Ein Tisch mit zwei Personen, die einander anlachen. Dahinter steht eine weitere Person, die ebenfalls lacht und in das Gespräch eingebunden ist. Ringsum sind weitere Tische an denen Personen miteinander sprechen. © Dorothea Tuch

Meine Aufmerksamkeit flimmert auch langsam. Ich setze mich ins Publikum und lausche in der nächsten Runden den Gesprächen der anderen. Jürgen Kuttner, der in den 1980ern Kulturwissenschaft an der Humboldt-Universität studiert hat, spricht mit einer Besucherin, die in den 2000ern Jahren ebendort studiert hat, über den Kulturwissenschaftler Friedrich Kittler. Da ich selbst dort in den 2010er Jahren studiert habe, ist mir das zu nah und ich schalte um. An einem anderen Tisch geht es um die Prägung Weißrusslands durch die Sowjetunion; an wieder einem anderen um postkoloniale Theorien. Ich bleibe beim Gespräch einer Person mit Anja Voigt hängen, der Streikführerin der Berliner Krankenhausbewegung. Voigt spricht über ihre Streikerfahrung, durch die sie ein Grundgefühl der Ohnmacht überwunden habe. Nebenbei führt sie die arbeitsorganisatorischen Feinheiten aus, die verhindern, dass bei einem Streik im Krankenhaus Menschen sterben. Ihr Resümee ist faszinierend: Der Streik habe zu erhöhten Gehältern, mehr Personal und besseren Arbeitsbedingungen geführt. Ich staune, was Menschen alles wissen und zu erreichen vermögen und bin dankbar, dass das Haus seine Bühne heute diesen Expert*innen geboten hat. Ich verstehe, dass das Theater eine Transformationsmaschine ist, die grundlegend verändern kann, was es zum Beispiel bedeutet, Wissen zu teilen, einem Gespräch zu lauschen oder einem Menschen zu begegnen.

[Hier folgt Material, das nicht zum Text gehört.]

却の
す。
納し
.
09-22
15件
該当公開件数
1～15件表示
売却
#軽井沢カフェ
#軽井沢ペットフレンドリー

Auf dem Weg nach draußen treffe ich eine alte Bekannte. Sie hat mich das letzte Mal gesehen, als ich den Fuß gebrochen hatte, nachdem ich wieder einmal gestolpert war und erzählt mir nun, wie sie mit eingegipstem Knie im Krankenhaus versuchte, eine Zigarette rauchen zu gehen, aber auf dem Weg die Treppen herunterfiel. Sie hat sich aber nichts getan, denn sie hat beim Kampfsport gelernt, wie man richtig fällt. Prompt sehe ich auch sie vor meinem inneren Auge als Expertin beim Markt für nützliches Wissen und Nicht-Wissen. Der Markt öffnet den Horizont darauf, dass jede*r über eine Expertise verfügt, die eine Bühne, einen Tisch und eine flimmernde Lampe verdient hätte. Wenn man nicht aufhören kann zu stolpern, zum Beispiel, weil man viel zu schnell fährt und die Kontrolle verloren hat, vielleicht stoppt man dann die Wiederholung, indem man zu fallen lernt.